No takeover approach, says COVID-19 vaccine developer BioNTech
Germany’s BioNTech has said it has not received any takeover approaches after it began a high-profile coronavirus vaccine trial with Pfizer in Germany, following press reports over the weekend.
Press reports over the weekend suggest the Mainz-based biotech has been contacted by several industry players since the news of the trial emerged.
But the company has reached out to pharmaphorum to clarify it had not received any takeover approach following the newspaper speculation and further reports online.
Shares in BioNTech have been soaring since the announcement on Thursday of the plans to begin the first human trial of a COVID-19 trial in Germany.
The Paul-Ehrlich-Institut (PEI) gave the go-ahead in just four days for the phase 1/2 trial in 200 healthy volunteers, which will test four coronavirus vaccine candidates, which are based on different RNA formats and target different antigens.
The trials are due to start before the end of this month, and the first results should become available around the end of June or early July.
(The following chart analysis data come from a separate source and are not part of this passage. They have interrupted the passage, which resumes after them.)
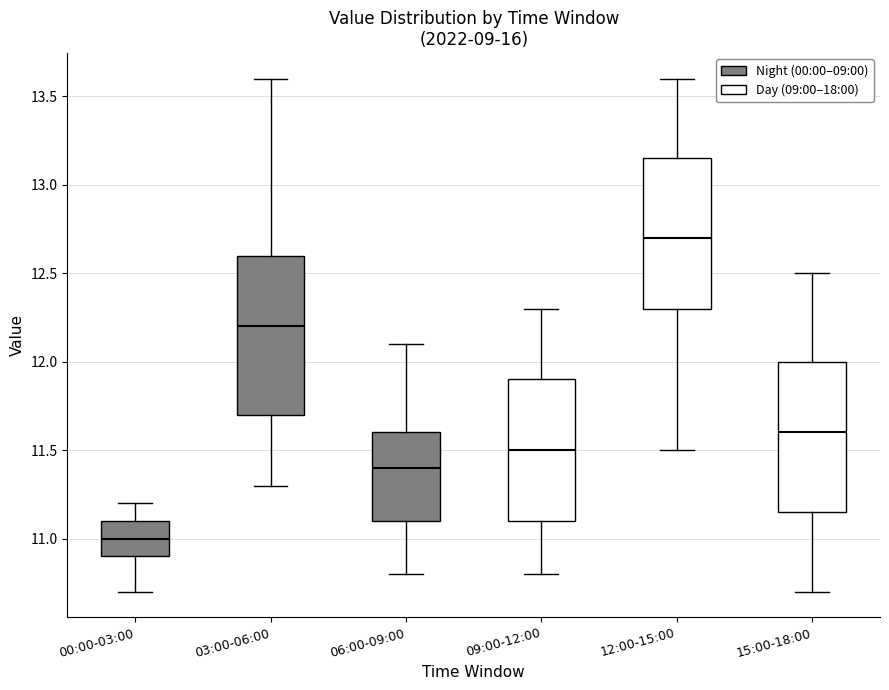

Where does the lower whisker of the box for 12:00-15:00 end on the y-axis? The values are not printed on the chart, so give them approximately, as read against the axis.

11.50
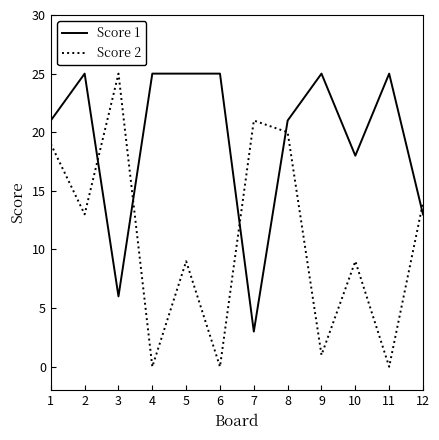

At which label does Score 2 reach its peak?

3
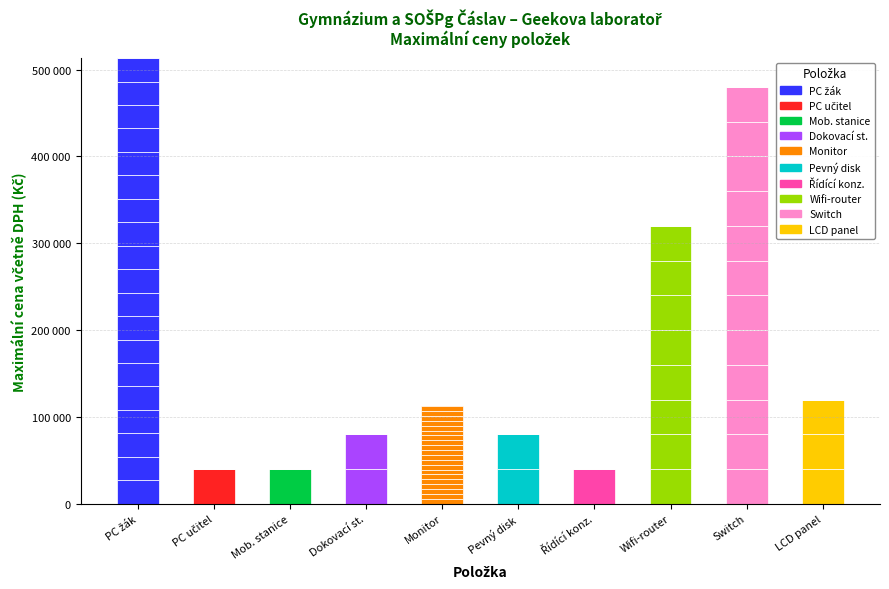

What is the value of the 2nd bar from the left?

39999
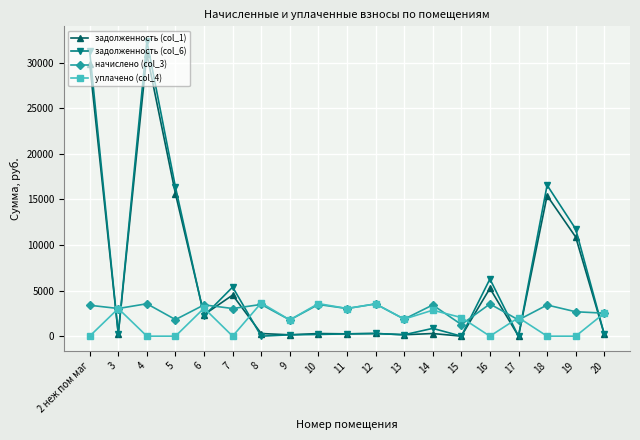

What is the total value across all series at 6?

11079.8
Pfizer licensed rights to BioNTech’s BNT162 vaccine development programme last month.
Two of the vaccines are based on nucleoside modified mRNA (modeRNA), one has a uridine containing mRNA (uRNA) structure and the fourth uses self-amplifying mRNA (saRNA), each formulated in lipid nanoparticles.
Two have the full sequence of the spike (s) protein of SARS-CoV-2, the virus which causes COVID-19, and two use a smaller sequence that BioNTech calls an optimised receptor binding domain (RBD) and is thought to be the most important for stimulating antibody response to the virus.
The trial will enrol 200 volunteers aged 18 to 55 and test a range of vaccine doses from 1 µg to 100 µg, gauging safety and tolerability and how well it stimulates an antibody response, whilst also selecting a dose for further studies.
The phase 2 portion of the study will include subjects with a higher risk for a severe COVID-19 infection, according to the PEI.